Nott’s autobiography, published twenty years later (after he became Sir John Nott), ‘Here Today, Gone Tomorrow’ (2002) was named after the incident.

But it’s not just in the world of politics that a sudden flounce off set brings things to an early conclusion. Take singing trio The Bees Gees on the chat show Clive Anderson All Talk in 1997, when the host adopted his trademark cynical questioning of his guests. First, it was Barry (“In fact, I might just leave”), then Robin, and then Maurice (“Oh well, I guess I better join them”), who became the last of the Gibb brothers to disappear backstage.

TV commentators can also fall foul of the temptation to remove their lapel microphone and vanish from the screen. After the Orlando nightclub shooting in 2016, it happened to Guardian columnist Owen Jones, who objected to the stance of Sky News on Sunday presenter Mark Longhurst and fellow guest Julia Hartley-Brewer during the newspaper review (“I’ve had enough of this… I’m very upset… sorry”).

The common theme amongst all these interactions is that any of the main points being made (we call them ‘key messages’) are lost amongst the drama of the departure. In Owen Jones’ case, he wanted the shooting to be “called-out for what it is – an intentional attack on LGBT people”. But for the viewing audience around the water cooler in the office the next day, the gossip was likely to be about his leaving the set, not the message he was trying to convey.

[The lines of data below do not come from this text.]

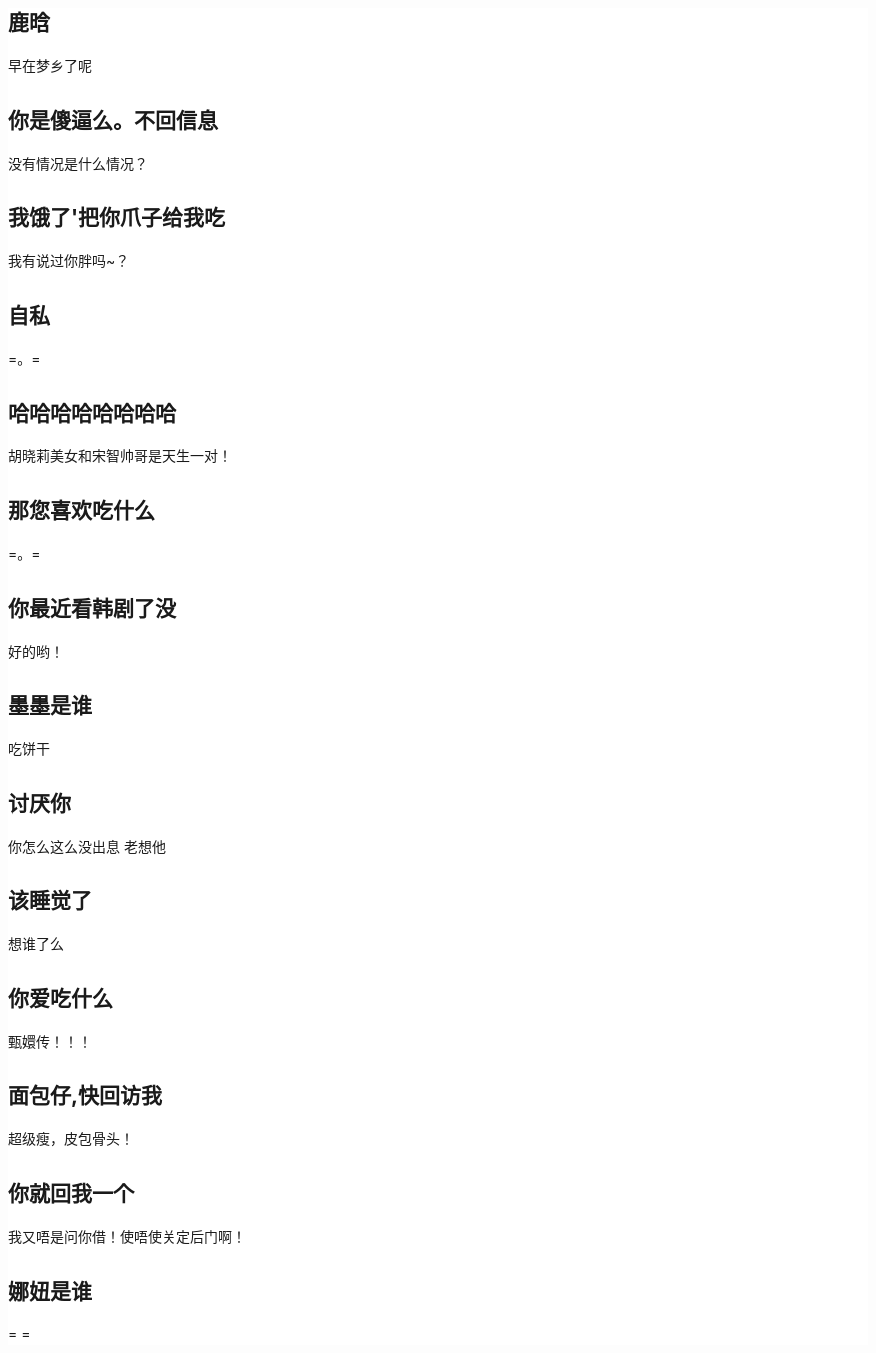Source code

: ## 鹿晗
早在梦乡了呢

## 你是傻逼么。不回信息
没有情况是什么情况？

## 我饿了'把你爪子给我吃
我有说过你胖吗~？

## 自私
=。=

## 哈哈哈哈哈哈哈哈
胡晓莉美女和宋智帅哥是天生一对！

## 那您喜欢吃什么
=。=

## 你最近看韩剧了没
好的哟！

## 墨墨是谁
吃饼干

## 讨厌你
你怎么这么没出息 老想他

## 该睡觉了
想谁了么

## 你爱吃什么
甄嬛传！！！

## 面包仔,快回访我
超级瘦，皮包骨头！

## 你就回我一个
我又唔是问你借！使唔使关定后门啊！

## 娜妞是谁
= =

No one remembers what the Bee Gees were saying, nor John Nott’s point on Newsnight. Similarly, Piers Morgan’s lengthy critique of Meghan Markle has now been overshadowed by the impression of a petulant host unwilling to take what he so regularly gives out.

So, whether you’re a TV presenter, commentator, or interviewee; whether you’re from the world of politics, entertainment or sport; however much heat is being generated by the discussion, it’s always best to stay in the proverbial kitchen.